Первые три класса, видимо, даже слишком легко. Как-то отец при мне сказал маме: «Она десять минут тратит на уроки и получает пятерки. У нее же не выработается работоспособность». И предложил мне перескочить через четвертый класс: «Хочешь, возьми учебники за четвертый класс и за лето подготовься к экзаменам. Если подготовишься, я договорюсь с директором – соберут экзаменационную комиссию, а не подготовишься, пойдешь в четвертый; твое дело». Я знала, что он не будет обижаться, сердиться, он полностью предоставил это дело мне. После четвертого класса тогда сдавали устную и письменную арифметику, русский язык, а мне надо было еще сдавать ботанику, географию, историю. Нас вдвоем с младшей сестрой отправляли на лето к маминой подруге под тогдашний Загорск.
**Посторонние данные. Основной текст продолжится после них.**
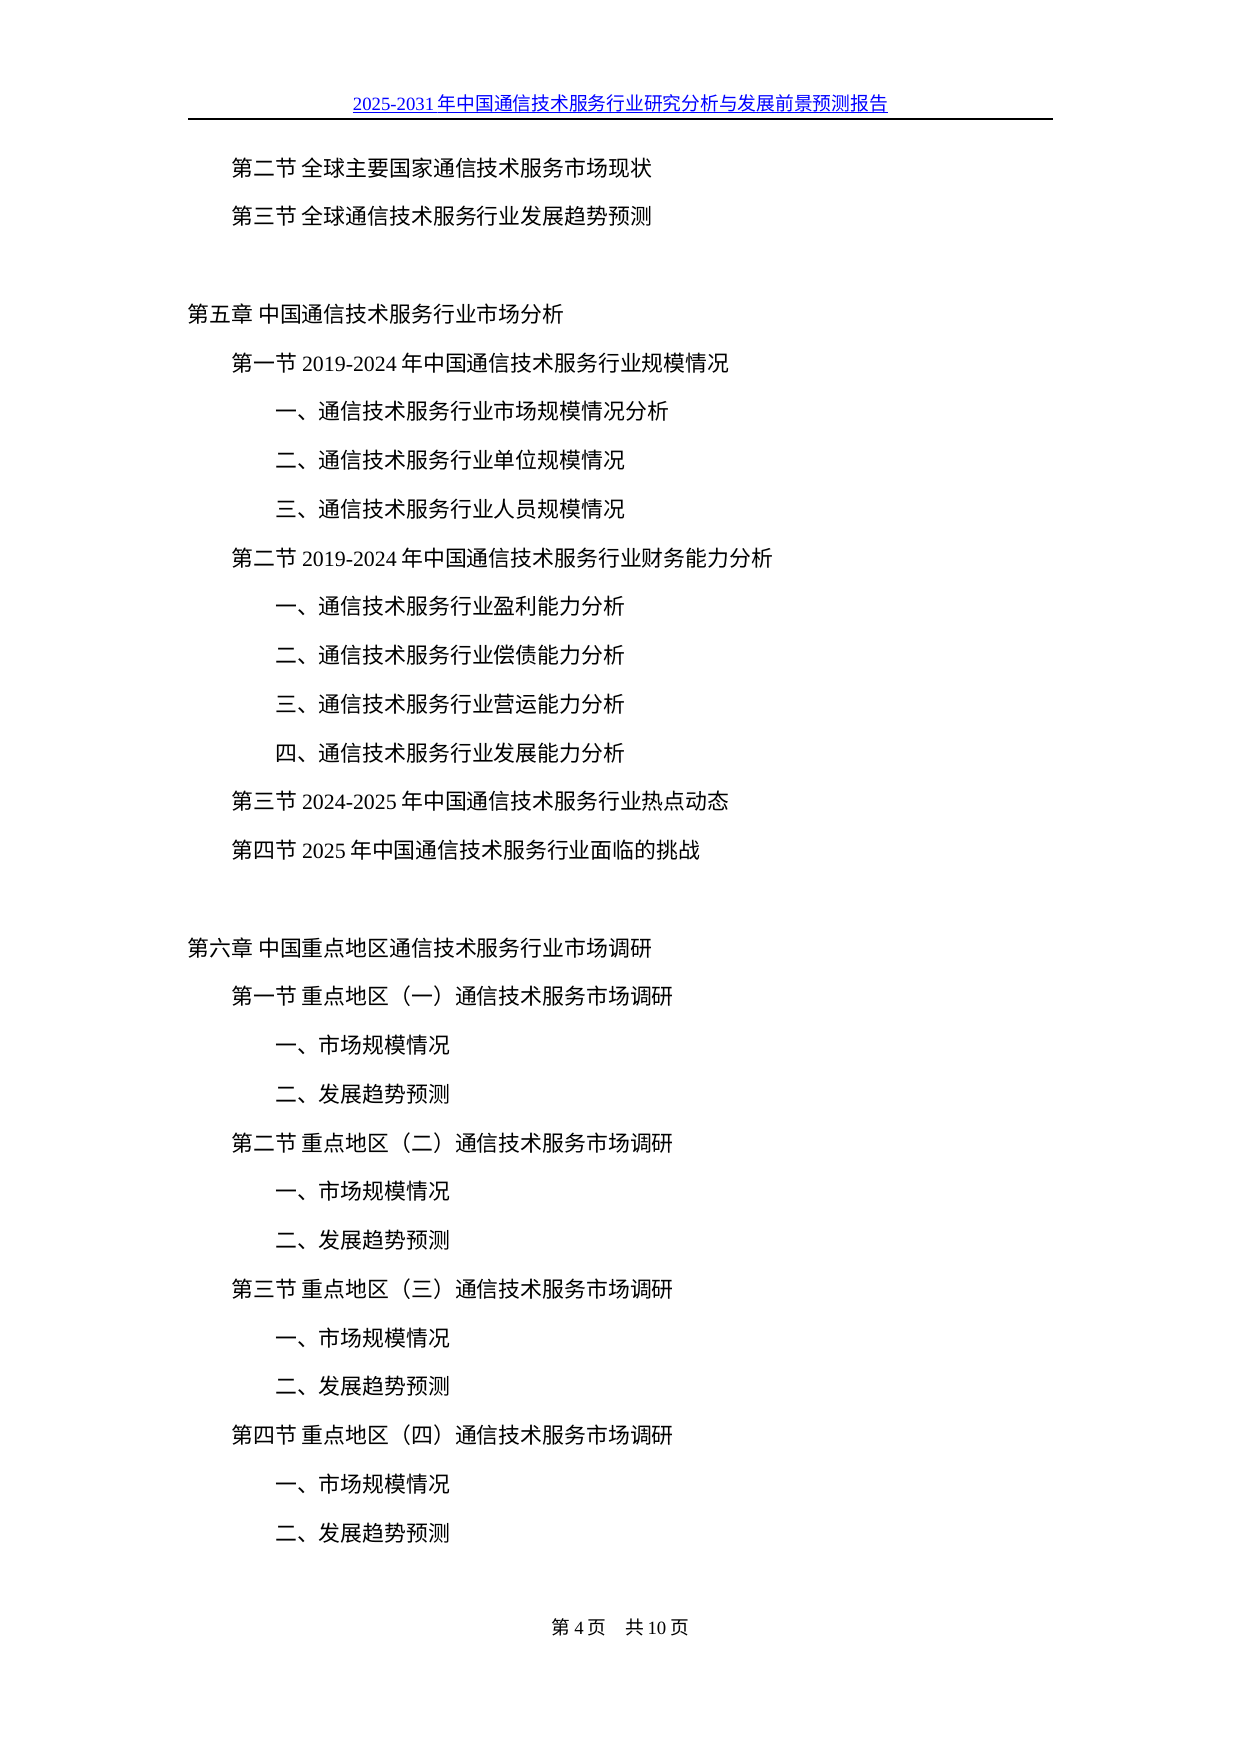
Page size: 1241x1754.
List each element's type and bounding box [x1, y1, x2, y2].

text [187, 150, 1053, 1548]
И там, вдалеке от родителей, во дворике на окраине города я готовилась к экзаменам. Когда приехала, папа спросил: «Подготовилась?» – «Да, папа». Он договорился, чтобы у меня приняли экзамены, я все сдала и пошла в пятый класс. Первые дни меня встретил полный афронт одноклассниц. Причем я еще никак не успела себя проявить скажем, задрать нос и т. д. Нет, их возмутил сам факт: «Зачем перескочила? Никто не перескакивает, а ты, выскочка, перескочила». Только много-много позже, буквально лет десять назад, я поняла, что это явление можно назвать реликтами общинного мышления. Каждый раз после уроков меня провожали двадцать одноклассниц: «Мы тебя изобьем». А я из-за гордости не шла сразу домой, где меня старшие взяли бы под защиту, а долго ходила по Сокольникам, пока девчонки от меня не отвязывались. Но на следующий год меня уже избрали председателем совета отряда, отношения наладились.
Мне все предметы давались легко, но физику и математику я с большим трудом дотащила до конца десятого класса на пятерку. Получила медаль и больше не хотела заниматься подсчетами, все-таки я гуманитарного склада.
Ей с раннего детства было внушено: «Можешь делать все, что угодно, лишь бы это не мешало другим». Потом оказалось, что это и есть принцип свободы. Я ненавижу насилие над личностью: мужа – над женой, жены – над мужем, родителей – над детьми, что в нашей стране укоренено и легко применяется.
В старших классах и в студенческие годы ограничение было одно: дочка должна быть дома не позже половины двенадцатого. И когда однажды на втором или третьем курсе она позвонила – захотела переночевать у подруги, а утром пойти в университет, до которого оттуда было ближе, я сказала: «Спрошу у папы, что он скажет». Мой муж, Александр Павлович Чудаков, сказал: «Нет, пусть возвращается. Девочка должна ночевать дома». Она вернулась, разумеется, крайне недовольная и спросила меня: «Сколько же мне так возвращаться в половине двенадцатого?!» И сама попала на наживку. «Я тебе точно скажу: до замужества». Она наивно спросила: «А потом?» «А потом за тебя будет отвечать твой муж. Может, ему будет нравиться, что ты приходишь в пять утра. Это уже будет ваше с ним дело».
Хотя я урожденная москвичка, всегда физически ощущала своего читателя и слушателя вплоть до Тихого океана, хотя во Владивосток попала только в 2006-м – и проехала на машине до Москвы. У нас такая большая страна, что даже один процент населения – это около полутора миллионов. И меня вполне устраивает, если этот процент меня слышит, читает и что-то интересное от меня узнаёт.
У нас всё любят откладывать на потом. Советская власть делала все для того, чтобы сегодняшнего дня не существовало, а было только прошлое и будущее. «Осталось два года до исторического двадцать четвертого съезда. Осталось полтора года до конца пятилетки». Мы должны были пробегать, не замечая текущее в этот момент – самое ценное! – время. Некоторые философы говорят, что существует только настоящее. Для меня существует в настоящем и прошлое – детство, родители, не говоря уже о муже, все они всегда со мной.
Но в ответ на ваш вопрос могу сказать: наверное, я работаю на настоящее, которое скажется, возможно, и в будущем.
Смело могу сказать (не знаю, как обстоят дела в других институтах): мои студенты год от года все лучше, интереснее, эрудированнее.